Sections of the plan that did not hold up to statutory requirements included grants, subsidies, incentives and the funding mechanism. In addition, the CalRecycle staff found insufficiencies with performance goals, adherence to the State Waste Hierarchy and program transparency with California fee money for effective oversight.
Thomas Helme, an environmental justice advocate for Valley Improvement Project in Stanislaus County, supported CalRecycle’s decision, pointing out that as a rural jurisdiction with zero carpet recycling locations, residents are paying into—and not benefiting from—this program.
“We believe that CARE has demonstrated it is not a good steward of California fee money,” says Heidi Sanborn, executive director of the National Stewardship Action Council (NSAC), Sacramento, California. “We had a failure of carpet collectors in Sacramento who left two acres [of carpet] stacked two stories tall and left Sacramento County with a million-dollar bill to clean it up.”
In 2010, California became the only state to require carpet manufacturers to implement and manage a stewardship program for carpet recycling.

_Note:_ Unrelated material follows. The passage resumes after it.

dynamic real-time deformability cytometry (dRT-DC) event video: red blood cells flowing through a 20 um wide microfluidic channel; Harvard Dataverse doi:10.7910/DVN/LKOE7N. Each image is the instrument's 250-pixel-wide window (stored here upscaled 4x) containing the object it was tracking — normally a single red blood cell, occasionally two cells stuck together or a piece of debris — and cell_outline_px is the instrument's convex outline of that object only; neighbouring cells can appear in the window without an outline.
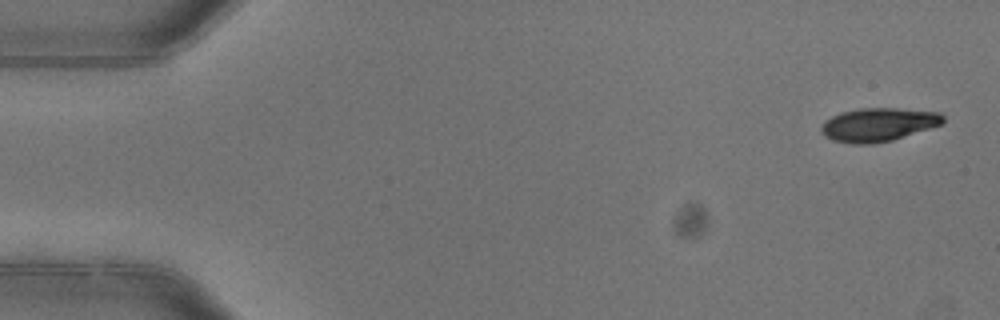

Since passage of the first bill, the carpet industry has failed to achieve the goals set forth by the legislation, and CalRecycle has upheld fines for incompliance. A new carpet recycling law, sponsored by the NSAC, went into effect Jan. 1, 2018, changing carpet recycling requirements in California. As a result, two large companies, Aquafil and Interface, communicated interest in opening facilities and creating “green” jobs in California.

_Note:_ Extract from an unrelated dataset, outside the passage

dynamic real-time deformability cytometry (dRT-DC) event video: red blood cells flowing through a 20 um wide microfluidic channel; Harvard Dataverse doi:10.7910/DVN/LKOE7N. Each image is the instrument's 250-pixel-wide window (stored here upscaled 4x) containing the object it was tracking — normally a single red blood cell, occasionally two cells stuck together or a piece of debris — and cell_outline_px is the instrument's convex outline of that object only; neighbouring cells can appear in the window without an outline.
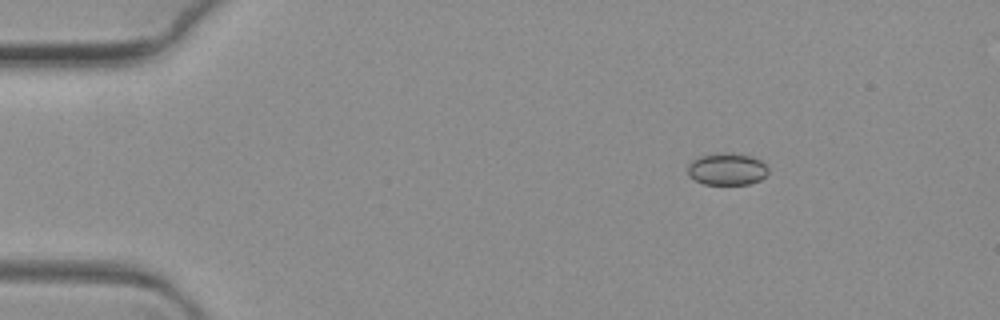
{"species": "common noctule bat (a hibernating species)", "species_latin": "Nyctalus noctula", "temperature_condition": "warm", "stored_images_in_passage": 6, "camera_frame_rate_fps": 3000, "um_per_image_px": 0.085, "animal": {"sex": "female", "body_mass_g": 19.3, "forearm_length_mm": 54.1}, "frame": {"image": 1, "passage_image": 1, "time_ms": 0.0, "image_size_px": [1000, 320], "cell_outline_px": [[768, 172], [760, 180], [748, 184], [704, 184], [688, 176], [688, 164], [692, 160], [700, 156], [712, 152], [732, 152], [752, 156], [764, 160], [768, 164]], "centroid_in_image_um": [61.82, 14.34], "position_along_channel_um": 23.2, "area_um2": 15.49}}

Architects, designers and procurement specialists play a critical role in driving a greener market by purchasing recyclable carpet, says CalRecycle. New carpet procurement standards increasingly call for easily recyclable products to align their construction practices with the circular economy, including San Francisco standards for carpet installed in city-funded projects like public schools, libraries and government buildings.
Founded in 2015 as an affiliate of the California Product Stewardship Council, NSAC is a nonprofit organization that engages primarily in lobbying and advocacy work for extended producer responsibility and product stewardship anywhere in the U.S. and at any level of government interested in legislation that drives a circular economy.